Lenore M. McWey, Ming Cui, Ashley N. Cooper, Thomas Ledermann - Child Maltreatment

Abstract

It is not uncommon for caregivers and adolescents to provide different perspectives of adolescents’ mental health symptoms; however, few studies have examined these discrepancies, especially between foster parents and adolescents in the child welfare system. The goal of this study was to investigate the levels of disagreement on adolescent mental health symptoms among caregivers and adolescents in foster care, to examine factors associated with caregiver–adolescent discrepancies, and the potential moderating role of caregiver–child closeness on the link between the length of time the youth lived with caregivers and discrepancies regarding adolescent mental health symptoms.

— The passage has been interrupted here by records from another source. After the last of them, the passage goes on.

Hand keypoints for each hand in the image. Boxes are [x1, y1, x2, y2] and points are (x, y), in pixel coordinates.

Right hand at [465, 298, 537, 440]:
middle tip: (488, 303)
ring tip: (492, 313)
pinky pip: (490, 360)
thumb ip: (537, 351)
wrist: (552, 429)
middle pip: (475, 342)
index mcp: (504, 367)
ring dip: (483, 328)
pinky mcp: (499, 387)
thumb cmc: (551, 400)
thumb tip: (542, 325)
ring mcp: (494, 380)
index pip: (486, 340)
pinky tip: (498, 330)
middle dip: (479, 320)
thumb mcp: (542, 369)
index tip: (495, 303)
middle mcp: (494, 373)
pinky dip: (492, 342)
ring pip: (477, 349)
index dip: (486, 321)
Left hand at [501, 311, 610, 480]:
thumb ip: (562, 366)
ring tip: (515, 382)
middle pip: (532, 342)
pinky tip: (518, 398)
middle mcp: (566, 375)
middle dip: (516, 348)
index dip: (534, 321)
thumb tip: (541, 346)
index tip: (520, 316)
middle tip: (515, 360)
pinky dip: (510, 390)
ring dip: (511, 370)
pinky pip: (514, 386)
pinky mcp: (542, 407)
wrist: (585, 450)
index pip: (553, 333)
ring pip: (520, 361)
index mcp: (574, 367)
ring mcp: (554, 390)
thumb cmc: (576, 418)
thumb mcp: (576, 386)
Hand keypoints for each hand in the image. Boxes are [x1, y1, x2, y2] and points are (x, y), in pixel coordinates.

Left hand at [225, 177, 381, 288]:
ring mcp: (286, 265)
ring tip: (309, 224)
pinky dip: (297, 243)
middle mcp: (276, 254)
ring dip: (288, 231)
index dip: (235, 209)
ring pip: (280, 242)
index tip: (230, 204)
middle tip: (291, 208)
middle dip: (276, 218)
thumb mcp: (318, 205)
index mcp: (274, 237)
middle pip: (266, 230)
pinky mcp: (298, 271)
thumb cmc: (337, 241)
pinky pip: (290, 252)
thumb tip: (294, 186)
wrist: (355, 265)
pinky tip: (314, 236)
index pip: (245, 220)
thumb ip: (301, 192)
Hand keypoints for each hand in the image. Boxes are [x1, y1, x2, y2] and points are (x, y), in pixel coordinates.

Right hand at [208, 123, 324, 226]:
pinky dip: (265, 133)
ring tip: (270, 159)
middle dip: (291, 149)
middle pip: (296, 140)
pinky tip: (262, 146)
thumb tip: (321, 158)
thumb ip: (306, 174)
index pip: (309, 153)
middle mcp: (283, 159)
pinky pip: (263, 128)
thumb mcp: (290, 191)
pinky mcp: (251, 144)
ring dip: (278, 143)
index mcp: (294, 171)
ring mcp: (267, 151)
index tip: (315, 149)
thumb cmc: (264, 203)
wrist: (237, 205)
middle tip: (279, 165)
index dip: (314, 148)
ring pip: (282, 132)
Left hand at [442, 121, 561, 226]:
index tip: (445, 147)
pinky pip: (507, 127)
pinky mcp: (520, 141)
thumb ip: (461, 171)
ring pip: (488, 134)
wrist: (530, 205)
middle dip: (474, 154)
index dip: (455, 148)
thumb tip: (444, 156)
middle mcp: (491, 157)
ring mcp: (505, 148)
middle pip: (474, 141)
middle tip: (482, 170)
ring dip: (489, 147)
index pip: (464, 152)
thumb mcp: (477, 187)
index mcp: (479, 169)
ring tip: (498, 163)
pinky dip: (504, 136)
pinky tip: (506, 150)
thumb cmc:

These research questions were examined using two measures of adolescent–caregiver disagreement, intraclass correlations and discrepancy scores, using data from a nationally representative study of youth involved with the child welfare system. Analyses of 183 adolescent–caregiver dyads revealed caregiver–adolescent disagreement on adolescents’ internalizing and externalizing symptoms, with caregivers reporting higher levels of adolescents’ problems on average. Adolescent gender, type of maltreatment experienced, and placement type were associated with caregiver–adolescent discrepancies. Results also indicated that closeness with caregivers significantly moderated the relationship between the length of time adolescents lived with their caregivers and discrepancies on adolescent externalizing symptoms.